Data taken from a collection:

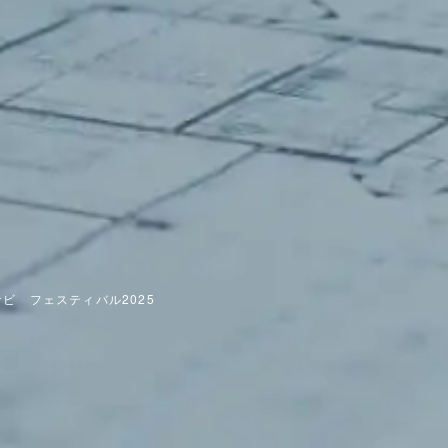
ナビ フェスティバル2025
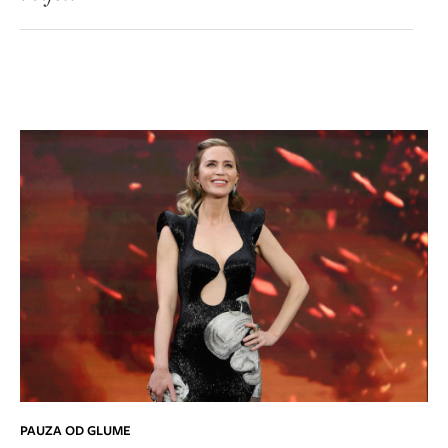
PAUZA OD GLUME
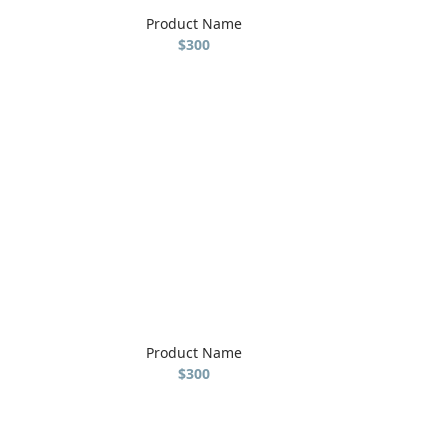
Product Name
$300
Product Name
$300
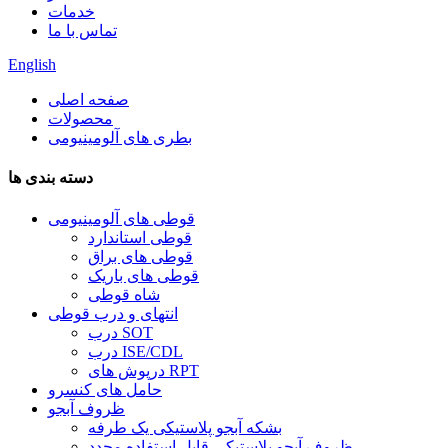
خدمات
تماس با ما
English
صفحه اصلی
محصولات
بطری های آلومینیومی
دسته بندی ها
قوطی های آلومینیومی
قوطی استاندارد
قوطی های براق
قوطی های باریک
شاه قوطی
انتهای و درب قوطی
درب SOT
درب ISE/CDL
درپوش های RPT
حامل های کنسرو
ظروف آبجو
بشکه آبجو پلاستیکی یک طرفه
ظروف آبجو پلاستیکی قابل استفاده مجدد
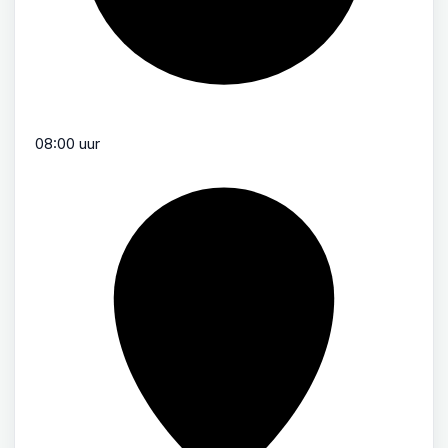
08:00 uur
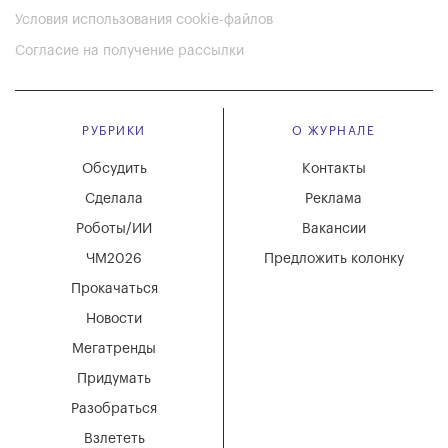
Условия использования cookie-файлов
Согласие на получение рассылки
РУБРИКИ
О ЖУРНАЛЕ
Обсудить
Контакты
Сделала
Реклама
Роботы/ИИ
Вакансии
ЧМ2026
Предложить колонку
Прокачаться
Новости
Мегатренды
Придумать
Разобраться
Взлететь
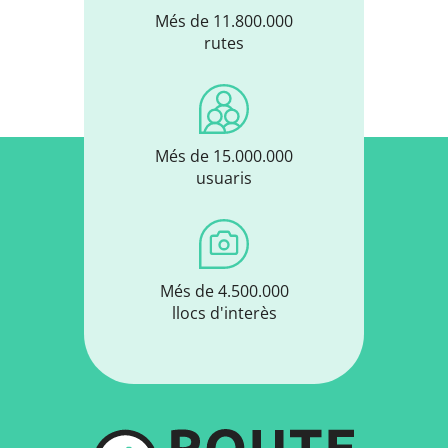
Més de 11.800.000
rutes
Més de 15.000.000
usuaris
Més de 4.500.000
llocs d'interès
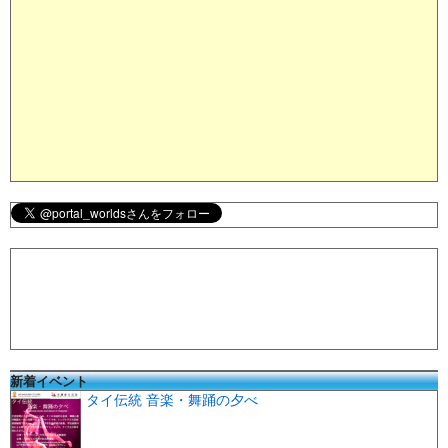
新着イベント
タイ伝統 音楽・舞踊の夕べ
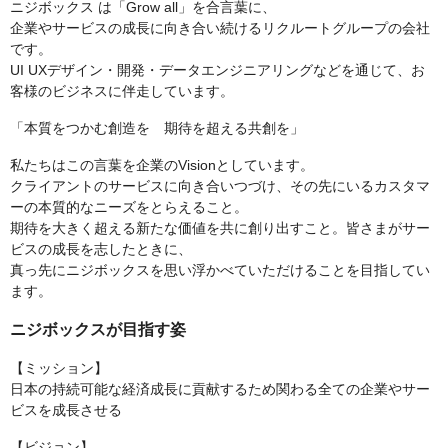
ニジボックス は「Grow all」を合言葉に、
企業やサービスの成長に向き合い続けるリクルートグループの会社
です。
UI UXデザイン・開発・データエンジニアリングなどを通じて、お
客様のビジネスに伴走しています。
「本質をつかむ創造を 期待を超える共創を」
私たちはこの言葉を企業のVisionとしています。
クライアントのサービスに向き合いつづけ、その先にいるカスタマ
ーの本質的なニーズをとらえること。
期待を大きく超える新たな価値を共に創り出すこと。皆さまがサー
ビスの成長を志したときに、
真っ先にニジボックスを思い浮かべていただけることを目指してい
ます。
ニジボックスが目指す姿
【ミッション】
⽇本の持続可能な経済成⻑に貢献するため関わる全ての企業やサー
ビスを成⻑させる
【ビジョン】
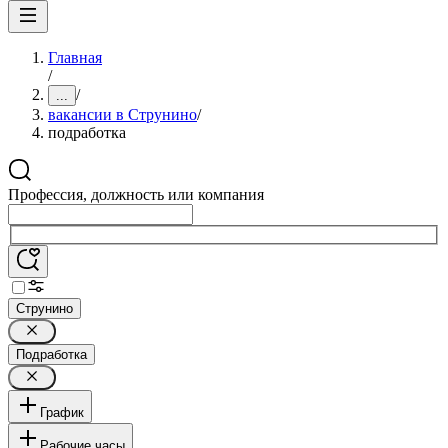
Главная
/
/
...
вакансии в Струнино
/
подработка
Профессия, должность или компания
Струнино
Подработка
График
Рабочие часы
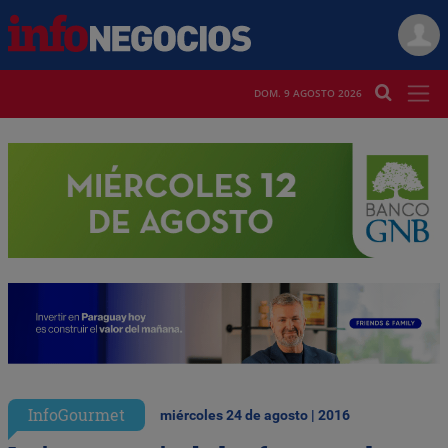
DOM. 9 AGOSTO 2026
InfoGourmet
miércoles 24 de agosto | 2016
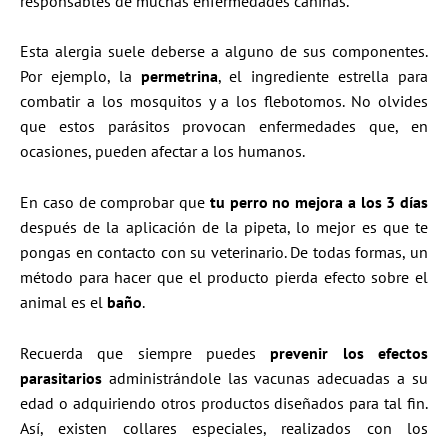
responsables de muchas enfermedades caninas.
Esta alergia suele deberse a alguno de sus componentes.
Por ejemplo, la
permetrina
, el ingrediente estrella para
combatir a los mosquitos y a los flebotomos. No olvides
que estos parásitos provocan enfermedades que, en
ocasiones, pueden afectar a los humanos.
En caso de comprobar que
tu perro no mejora a los 3 días
después de la aplicación de la pipeta, lo mejor es que te
pongas en contacto con su veterinario. De todas formas, un
método para hacer que el producto pierda efecto sobre el
animal es el
baño
.
Recuerda que siempre puedes
prevenir los efectos
parasitarios
administrándole las vacunas adecuadas a su
edad o adquiriendo otros productos diseñados para tal fin.
Así, existen collares especiales, realizados con los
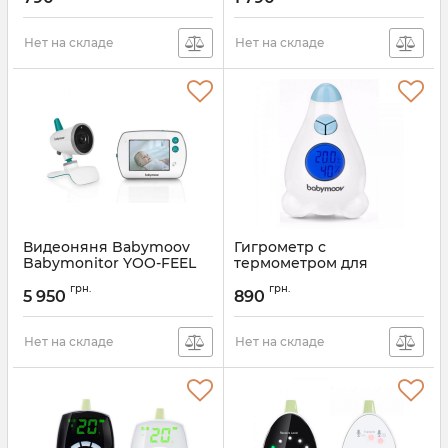
Нет на складе
Нет на складе
Видеоняня Babymoov
Гигрометр с
Babymonitor YOO-FEEL
термометром для
детской комнаты
Артикул:
A014420
грн.
грн.
Babymoov
5 950
890
Артикул:
A037405
Нет на складе
Нет на складе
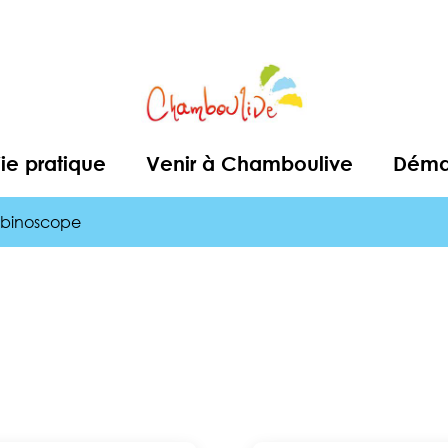
ie pratique
Venir à Chamboulive
Démar
binoscope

▸ **TO DO**
Return every line of text from the data above, copied with no changes. Leave the pictures out of your answer.

▸ **FINISHED TASK**
ナビ フェスティバル2025
PAUZA OD GLUME
Product Name
$300
Product Name
$300
خدمات
تماس با ما
English
صفحه اصلی
محصولات
بطری های آلومینیومی
دسته بندی ها
قوطی های آلومینیومی
قوطی استاندارد
قوطی های براق
قوطی های باریک
شاه قوطی
انتهای و درب قوطی
درب SOT
درب ISE/CDL
درپوش های RPT
حامل های کنسرو
ظروف آبجو
بشکه آبجو پلاستیکی یک طرفه
ظروف آبجو پلاستیکی قابل استفاده مجدد
08:00 uur
Условия использования cookie-файлов
Согласие на получение рассылки
РУБРИКИ
О ЖУРНАЛЕ
Обсудить
Контакты
Сделала
Реклама
Роботы/ИИ
Вакансии
ЧМ2026
Предложить колонку
Прокачаться
Новости
Мегатренды
Придумать
Разобраться
Взлететь
Més de 11.800.000
rutes
Més de 15.000.000
usuaris
Més de 4.500.000
llocs d'interès
新着イベント
タイ伝統 音楽・舞踊の夕べ
ニジボックス は「Grow all」を合言葉に、
企業やサービスの成長に向き合い続けるリクルートグループの会社
です。
UI UXデザイン・開発・データエンジニアリングなどを通じて、お
客様のビジネスに伴走しています。
「本質をつかむ創造を 期待を超える共創を」
私たちはこの言葉を企業のVisionとしています。
クライアントのサービスに向き合いつづけ、その先にいるカスタマ
ーの本質的なニーズをとらえること。
期待を大きく超える新たな価値を共に創り出すこと。皆さまがサー
ビスの成長を志したときに、
真っ先にニジボックスを思い浮かべていただけることを目指してい
ます。
ニジボックスが目指す姿
【ミッション】
⽇本の持続可能な経済成⻑に貢献するため関わる全ての企業やサー
ビスを成⻑させる
【ビジョン】
Главная
/
/
...
вакансии в Струнино
/
подработка
Профессия, должность или компания
Струнино
Подработка
График
Рабочие часы
DOM. 9 AGOSTO 2026
InfoGourmet
miércoles 24 de agosto | 2016
responsables de muchas enfermedades caninas.
Esta alergia suele deberse a alguno de sus componentes.
Por ejemplo, la
permetrina
, el ingrediente estrella para
combatir a los mosquitos y a los flebotomos. No olvides
que estos parásitos provocan enfermedades que, en
ocasiones, pueden afectar a los humanos.
En caso de comprobar que
tu perro no mejora a los 3 días
después de la aplicación de la pipeta, lo mejor es que te
pongas en contacto con su veterinario. De todas formas, un
método para hacer que el producto pierda efecto sobre el
animal es el
baño
.
Recuerda que siempre puedes
prevenir los efectos
parasitarios
administrándole las vacunas adecuadas a su
edad o adquiriendo otros productos diseñados para tal fin.
Así, existen collares especiales, realizados con los
Нет на складе
Нет на складе
Видеоняня Babymoov
Гигрометр с
Babymonitor YOO-FEEL
термометром для
детской комнаты
Артикул:
A014420
грн.
грн.
Babymoov
5 950
890
Артикул:
A037405
Нет на складе
Нет на складе
ie pratique
Venir à Chamboulive
Démar
binoscope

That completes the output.